Passage shown.
Log in

View Full Version : Canada's New Prostitution Bill



The Intransigent Faction
5th June 2014, 04:00
What are your thoughts on this, RevLeft?

http://www.cbc.ca/news/politics/prostitution-bill-would-make-it-illegal-to-buy-sell-sex-in-public-1.2664683


The federal government says its proposed prostitution legislation will crack down on pimps and johns, but sex-trade workers say it will criminalize prostitution and land sex workers in jail.
Bill C-36, dubbed the protection of communities and exploited persons act, would make it illegal to sell sexual services in public spaces where persons under the age of 18 could be present. Offenders could face a maximum of five years in prison.
"Today our government is making prostitution illegal for the first time," Justice Minister Peter MacKay said in a written statement on Wednesday.

Problems.
• 1. Decide whether each statement below agrees with the passage on Canada's prostitution bill, answering yes or no and quoting the deciding words of the passage: (a) Bill C-36 would allow a maximum prison term of five years; (b) the bill targets selling sexual services in public spaces where persons under 16 could be present; (c) Peter MacKay made his remarks orally at a press conference.
• 2. Continue the passage on Canada's prostitution bill, starting after its final sentence.

Collection entries
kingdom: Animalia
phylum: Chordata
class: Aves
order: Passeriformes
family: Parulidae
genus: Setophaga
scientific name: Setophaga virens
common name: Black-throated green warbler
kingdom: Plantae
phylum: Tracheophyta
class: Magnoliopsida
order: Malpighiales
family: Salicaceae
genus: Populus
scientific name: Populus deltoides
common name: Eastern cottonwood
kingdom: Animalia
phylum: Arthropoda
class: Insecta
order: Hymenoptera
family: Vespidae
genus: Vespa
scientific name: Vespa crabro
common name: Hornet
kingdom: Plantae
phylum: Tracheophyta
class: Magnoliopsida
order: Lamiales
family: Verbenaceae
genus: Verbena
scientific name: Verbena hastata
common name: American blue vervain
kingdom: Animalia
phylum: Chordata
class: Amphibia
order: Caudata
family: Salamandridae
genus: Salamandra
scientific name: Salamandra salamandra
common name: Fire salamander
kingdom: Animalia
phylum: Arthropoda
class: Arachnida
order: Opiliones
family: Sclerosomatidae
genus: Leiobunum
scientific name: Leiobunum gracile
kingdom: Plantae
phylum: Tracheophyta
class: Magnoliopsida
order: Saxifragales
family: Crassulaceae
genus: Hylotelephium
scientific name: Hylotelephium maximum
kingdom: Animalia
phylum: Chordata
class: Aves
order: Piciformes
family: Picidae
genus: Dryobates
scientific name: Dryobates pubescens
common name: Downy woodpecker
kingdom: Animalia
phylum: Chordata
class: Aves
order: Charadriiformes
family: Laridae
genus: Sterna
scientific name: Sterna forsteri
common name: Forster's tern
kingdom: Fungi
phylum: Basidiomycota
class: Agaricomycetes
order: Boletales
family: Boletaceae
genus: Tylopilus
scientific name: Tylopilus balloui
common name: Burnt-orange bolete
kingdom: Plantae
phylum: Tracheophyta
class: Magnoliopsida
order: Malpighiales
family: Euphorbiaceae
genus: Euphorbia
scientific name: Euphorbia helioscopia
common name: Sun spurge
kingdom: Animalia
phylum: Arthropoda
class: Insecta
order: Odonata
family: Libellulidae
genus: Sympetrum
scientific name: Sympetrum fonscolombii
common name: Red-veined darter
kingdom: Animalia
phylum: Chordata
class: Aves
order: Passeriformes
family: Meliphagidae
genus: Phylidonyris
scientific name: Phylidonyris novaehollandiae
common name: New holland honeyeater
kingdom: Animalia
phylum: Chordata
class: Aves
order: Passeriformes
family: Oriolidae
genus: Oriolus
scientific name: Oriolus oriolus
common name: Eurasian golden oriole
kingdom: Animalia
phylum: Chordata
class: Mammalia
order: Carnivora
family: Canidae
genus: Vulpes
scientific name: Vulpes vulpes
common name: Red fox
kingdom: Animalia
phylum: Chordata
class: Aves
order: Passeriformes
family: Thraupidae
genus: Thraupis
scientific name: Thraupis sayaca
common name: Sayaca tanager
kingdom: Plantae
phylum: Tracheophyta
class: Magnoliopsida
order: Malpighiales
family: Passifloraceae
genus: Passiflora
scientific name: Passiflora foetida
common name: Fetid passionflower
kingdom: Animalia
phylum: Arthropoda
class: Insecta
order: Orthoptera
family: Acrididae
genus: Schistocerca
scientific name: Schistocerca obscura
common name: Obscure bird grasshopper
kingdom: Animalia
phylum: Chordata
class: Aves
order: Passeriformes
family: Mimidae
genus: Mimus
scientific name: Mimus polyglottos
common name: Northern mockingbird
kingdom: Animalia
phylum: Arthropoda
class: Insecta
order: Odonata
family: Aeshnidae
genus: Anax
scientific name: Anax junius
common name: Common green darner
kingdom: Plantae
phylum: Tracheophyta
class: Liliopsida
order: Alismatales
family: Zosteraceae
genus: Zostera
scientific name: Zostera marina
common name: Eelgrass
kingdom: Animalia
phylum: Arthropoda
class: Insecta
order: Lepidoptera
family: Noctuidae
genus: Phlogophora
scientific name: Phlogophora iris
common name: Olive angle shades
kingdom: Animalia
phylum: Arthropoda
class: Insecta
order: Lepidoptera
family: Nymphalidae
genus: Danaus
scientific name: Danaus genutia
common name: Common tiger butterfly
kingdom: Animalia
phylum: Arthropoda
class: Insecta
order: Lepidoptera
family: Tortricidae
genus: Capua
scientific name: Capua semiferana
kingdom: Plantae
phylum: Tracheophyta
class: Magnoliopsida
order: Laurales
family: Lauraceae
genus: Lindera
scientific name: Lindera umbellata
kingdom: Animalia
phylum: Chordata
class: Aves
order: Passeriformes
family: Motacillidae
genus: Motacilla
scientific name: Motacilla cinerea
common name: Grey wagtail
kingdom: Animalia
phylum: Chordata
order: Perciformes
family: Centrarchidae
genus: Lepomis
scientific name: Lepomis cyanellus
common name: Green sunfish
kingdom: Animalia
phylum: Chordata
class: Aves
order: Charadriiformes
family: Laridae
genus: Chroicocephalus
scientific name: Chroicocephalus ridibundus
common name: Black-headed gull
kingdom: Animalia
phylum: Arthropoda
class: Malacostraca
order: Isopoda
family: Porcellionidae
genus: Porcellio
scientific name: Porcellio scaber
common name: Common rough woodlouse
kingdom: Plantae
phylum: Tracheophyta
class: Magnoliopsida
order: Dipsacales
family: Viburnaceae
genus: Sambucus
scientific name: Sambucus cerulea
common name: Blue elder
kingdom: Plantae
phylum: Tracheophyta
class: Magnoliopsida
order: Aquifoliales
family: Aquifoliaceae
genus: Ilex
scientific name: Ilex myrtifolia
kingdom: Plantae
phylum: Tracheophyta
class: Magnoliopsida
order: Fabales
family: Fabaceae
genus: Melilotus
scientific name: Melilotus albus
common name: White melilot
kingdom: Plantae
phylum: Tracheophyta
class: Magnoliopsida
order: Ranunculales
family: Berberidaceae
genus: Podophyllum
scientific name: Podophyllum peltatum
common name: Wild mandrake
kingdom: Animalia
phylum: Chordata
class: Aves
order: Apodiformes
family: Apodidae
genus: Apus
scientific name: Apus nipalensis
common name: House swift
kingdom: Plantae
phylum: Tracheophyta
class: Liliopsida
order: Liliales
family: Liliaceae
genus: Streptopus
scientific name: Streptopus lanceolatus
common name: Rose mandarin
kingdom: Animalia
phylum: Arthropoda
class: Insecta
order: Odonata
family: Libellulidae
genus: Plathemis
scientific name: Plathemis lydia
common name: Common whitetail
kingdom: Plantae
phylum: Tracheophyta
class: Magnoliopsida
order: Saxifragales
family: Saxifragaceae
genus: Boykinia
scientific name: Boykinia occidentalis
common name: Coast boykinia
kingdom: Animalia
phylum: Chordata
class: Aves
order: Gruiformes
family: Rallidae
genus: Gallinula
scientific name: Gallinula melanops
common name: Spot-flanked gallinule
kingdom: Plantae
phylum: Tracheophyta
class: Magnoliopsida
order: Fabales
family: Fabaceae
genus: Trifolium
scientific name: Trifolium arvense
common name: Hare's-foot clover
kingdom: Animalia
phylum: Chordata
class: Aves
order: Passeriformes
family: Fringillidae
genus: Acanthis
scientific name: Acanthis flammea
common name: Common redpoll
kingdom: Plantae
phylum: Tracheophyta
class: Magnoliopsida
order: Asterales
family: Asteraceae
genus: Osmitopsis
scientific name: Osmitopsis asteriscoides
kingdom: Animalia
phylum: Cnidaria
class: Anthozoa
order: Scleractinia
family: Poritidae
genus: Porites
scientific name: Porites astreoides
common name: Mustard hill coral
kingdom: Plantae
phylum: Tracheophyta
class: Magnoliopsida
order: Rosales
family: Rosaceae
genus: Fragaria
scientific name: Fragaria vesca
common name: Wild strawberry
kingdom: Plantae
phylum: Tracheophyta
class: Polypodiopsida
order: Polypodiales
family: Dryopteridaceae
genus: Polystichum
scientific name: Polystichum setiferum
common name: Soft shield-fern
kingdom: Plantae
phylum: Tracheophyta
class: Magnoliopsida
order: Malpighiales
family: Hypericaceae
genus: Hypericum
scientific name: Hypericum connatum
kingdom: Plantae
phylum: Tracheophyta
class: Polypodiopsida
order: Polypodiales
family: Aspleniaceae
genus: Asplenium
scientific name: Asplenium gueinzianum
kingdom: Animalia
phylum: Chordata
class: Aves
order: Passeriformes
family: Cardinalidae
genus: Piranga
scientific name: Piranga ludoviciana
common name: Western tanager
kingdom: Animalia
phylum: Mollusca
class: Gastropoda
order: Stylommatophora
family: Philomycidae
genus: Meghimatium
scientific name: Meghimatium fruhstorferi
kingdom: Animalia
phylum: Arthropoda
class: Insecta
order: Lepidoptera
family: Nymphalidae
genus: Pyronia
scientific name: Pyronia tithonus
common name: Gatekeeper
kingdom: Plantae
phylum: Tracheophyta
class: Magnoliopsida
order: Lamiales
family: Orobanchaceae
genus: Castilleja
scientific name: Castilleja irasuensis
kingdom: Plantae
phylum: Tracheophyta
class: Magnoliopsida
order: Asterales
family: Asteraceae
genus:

Answers per task.
• 1.
(a) Yes: "Offenders could face a maximum of five years in prison."
(b) No: "where persons under the age of 18 could be present."
(c) No: "said in a written statement on Wednesday."

• 2.
"We are criminalizing the purchase of sexual services and in very specific instances the sale … in areas where young people under the age of 18 could be present," MacKay said during a news conference after the bill was tabled in the House of Commons.
The justice minister said the bill would target johns and the pimps who sell and profit from prostitution, rather than the prostitutes themselves.
"The bill recognizes that the vast majority of those who sell sexual services do not do so by choice. We view the vast majority of those involved in selling sexual services as victims," MacKay said.
While MacKay said the aim of the bill is not to target prostitutes, he said they could face prosecution if found to be selling their services in public spaces where minors could be present.
"They would face fines in most instances," MacKay said.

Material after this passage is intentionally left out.